**Exercise aim**
Answer these questions from the page on importing CSV rows as JSON documents:
1. What file name is the sample CSV saved under?
2. For the second version of the collection, which column is used as the key?
3. Which option generates a UUID for each record?

**Excerpt**
━━━━━━━━━━━━━━━━
Caltech Library logo

How to import CSV rows as JSON documents

You can import rows of a CSV document as JSON documents. This is useful when you have a large number of simple structures.

In this example we have a simple CSV file containing the following

    name,email
    Zowie,zowie@zbs.example.org
    Ralph Rolf,ralph.rolf@zbs.example.org
    Mojo Sam,mojo.sam@zbs.example.org
    Little Frieda,little.frieda@zbs.example.org
    Far Seeing Art,old.art@zbs.example.org
    Jack Flanders,captain.jack@zbs.example.org

Save this file as characters.csv. To import this let’s create a collection named characters.

    dataset characters-v1.ds init

Now we can populate our characters collection by importing characters.csv. Then look at the keys.

    dataset characters-v1.ds import characters.csv 2
    dataset characeter-v1.ds keys

Notice the assigned ids. We used the second column, the one with th email heading to be our keys.

    ralph.rolf@zbs.example.org
    zowie@zbs.example.org
    captain.jack@zbs.example.org
    little.frieda@zbs.example.org
    mojo.sam@zbs.example.org
    old.art@zbs.example.org
    dataset characters-v1.ds keys | while read ID; do dataset characters-v1.ds read "${ID}"; done

In out next example we will use the environment variable DATASET to save us some typing. Now let’s make a new version of our characters collection but this time we’ll column one (the name column) as the key.

    dataset init characters-v2.ds
    export DATASET="characters-v2.ds"
    dataset import characters.csv 1
    dataset keys

Now our keys look a little different.

Reading the records back we see we have the JSON same document structure.

    dataset list keys | while read ID; do dataset read "${ID}"; done

Our records look like…

    {"email":"captain.jack@zbs.example.org","name":"Jack Flanders"}
    {"email":"zowie@zbs.example.org","name":"Zowie"}
    {"email":"ralph.rolf@zbs.example.org","name":"Ralph Rolf"}
    {"email":"mojo.sam@zbs.example.org","name":"Mojo Sam"}
    {"email":"little.frieda@zbs.example.org","name":"Little Frieda"}

Again the header row becomes the property names of the JSON document. But what if you don’t have a unique ID and don’t like the filename/row number in our first example? You can generate a UUID for each record by using the “-uuid” option. Let’s create a third version of characters and step through the results as before.

    dataset init characters-v3
    export DATASET=characters-v3
    dataset -uuid import characters.csv
    dataset list keys
    dataset list keys | while read ID; do dataset read "${ID}"; done

Notice that the UUID is inserted into the result JSON documents. This lets you easily keep records straight even if you rename the keys when moving between collections.
━━━━━━━━━━━━━━━━
**Data extract**
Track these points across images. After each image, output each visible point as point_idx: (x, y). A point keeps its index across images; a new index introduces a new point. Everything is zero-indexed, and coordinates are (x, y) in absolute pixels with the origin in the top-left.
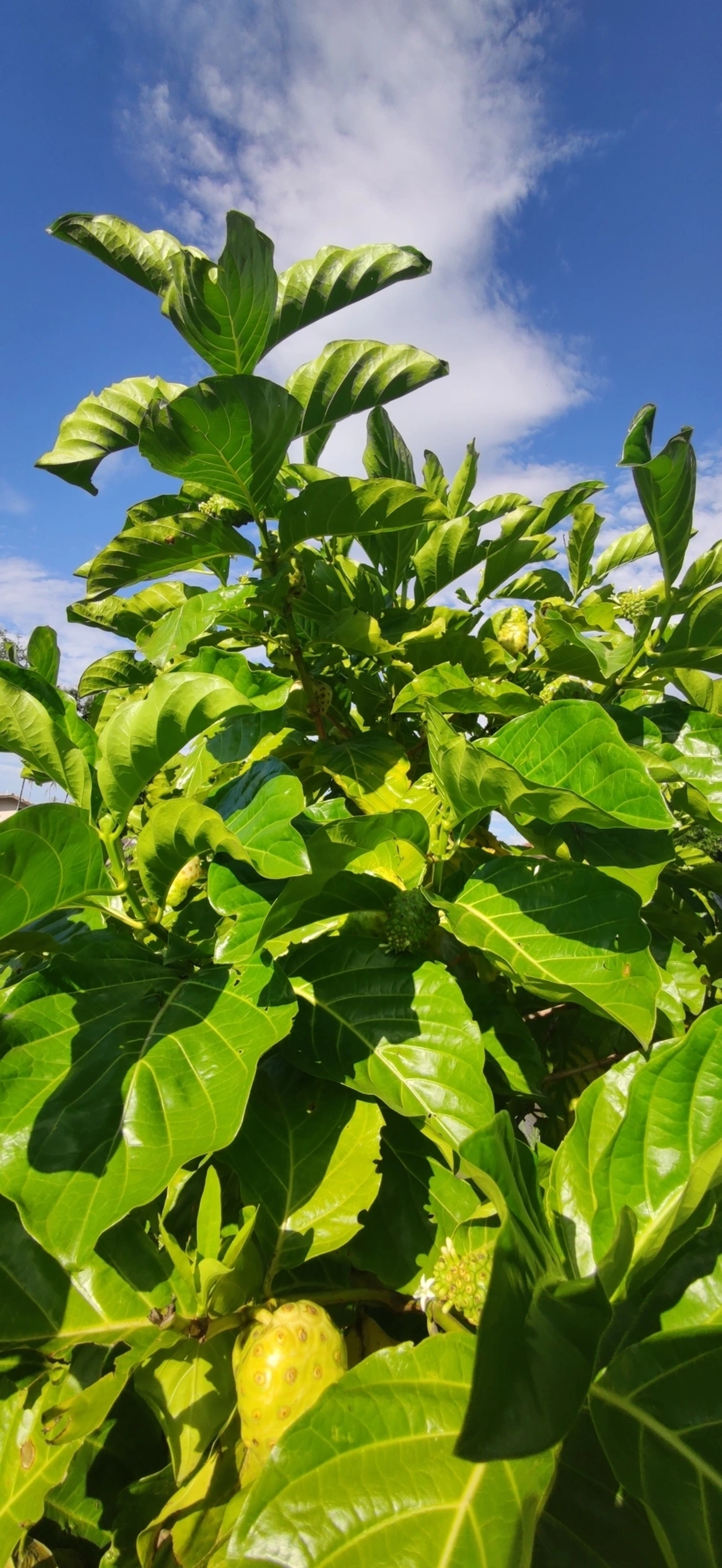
━━━━━━━━━━━━━━━━
**Task answer**
1. characters.csv
2. Column one, the name column.
3. "-uuid"